# Perdido/Orange Beach/Pensacola fishing help. (Redfish, Trout, Jacks) PLEASE!



## SALTLIFE34 (Mar 16, 2009)

I haven't been able to get down to the beach and go fishing in over a year. My friends dad has a place on the ICW in Perdido (I know it's between Pensacola and Orange Beach, but I don't know the area at all). I'm heading down this Thursday 8/11/11 until Sunday. Can anyone please give me some advice or direction. Where are the fish, Bay, River, docks, flats, (Deep or Shallow)? What are they eating? What is the best artificials to catch them on or should I use live bait? What time of day, or should I fish only at night because it is so hot? As you can see I really have no idea what I'm doing, I'm open to any and all suggestions. Don't give me your secret spots but just aim me in the right direction and tell me what to look for. I would greatly appreciate any help.
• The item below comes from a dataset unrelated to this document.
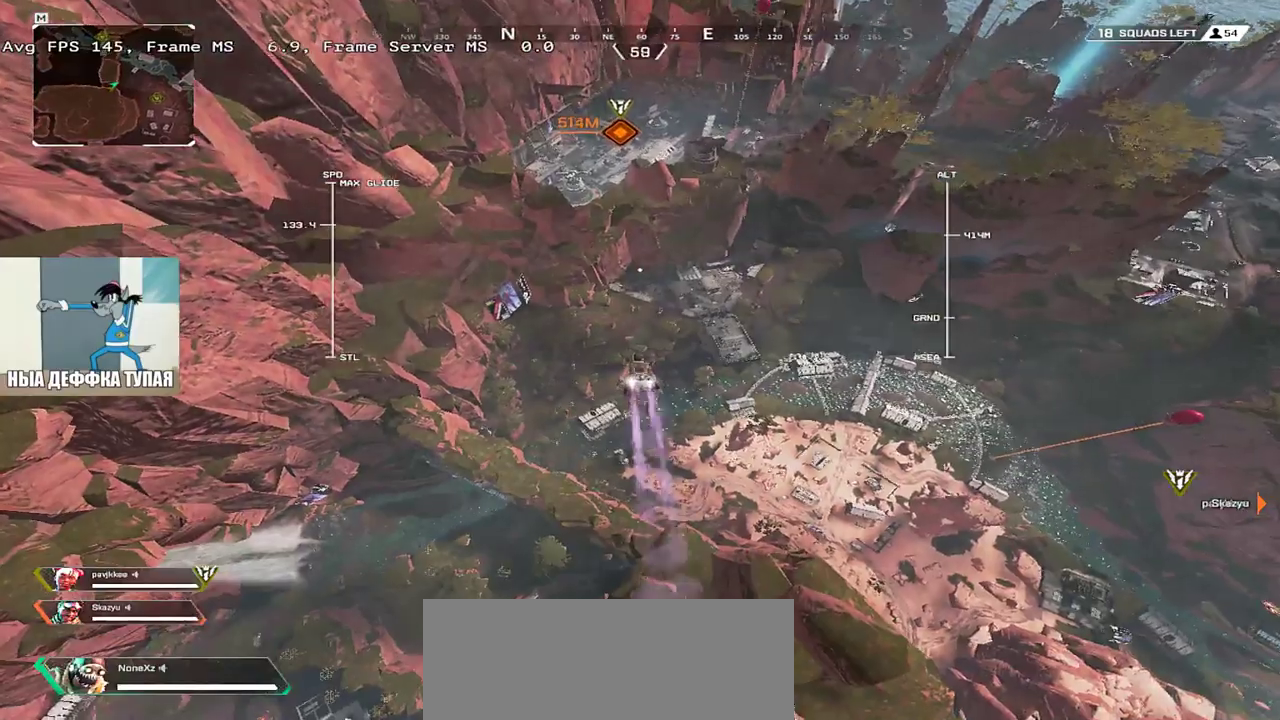
{"keys": ["w"], "mouse": [], "events": []}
Thanks guys.


----------



## fisheye48 (Sep 28, 2007)

do you have a boat/yak to use?


----------



## ycanti (Jul 13, 2011)

I wanna in on this thread also. I have both


----------



## SALTLIFE34 (Mar 16, 2009)

Yes, I will be in my buddies 19ft Kenner. Sorry about that. I just need to know where to go to find the fish and what to use if anyone could help me out with that info. Thanks guys.


----------



## AboutTime236 (Jul 13, 2009)

Best fishing is a night. Hit the lights for sure at night. Early in the morning the jetties outside perdido pass is usually productive with flounder and some specks. I usually see two or three charter boats anchored up out there. If you anchor up on the outside of the left jetties between the pole and the rocks that is usually a good spot. Reds and specks around the poles at the wharf just past the bridge on the right is a good spot to check also. It is just a longer run. Perdido bay has also been productive. Live shrimp on a cajun popping cork works well with a 20 in florocarbon leader with no. 8 treble hook. Good luck!


----------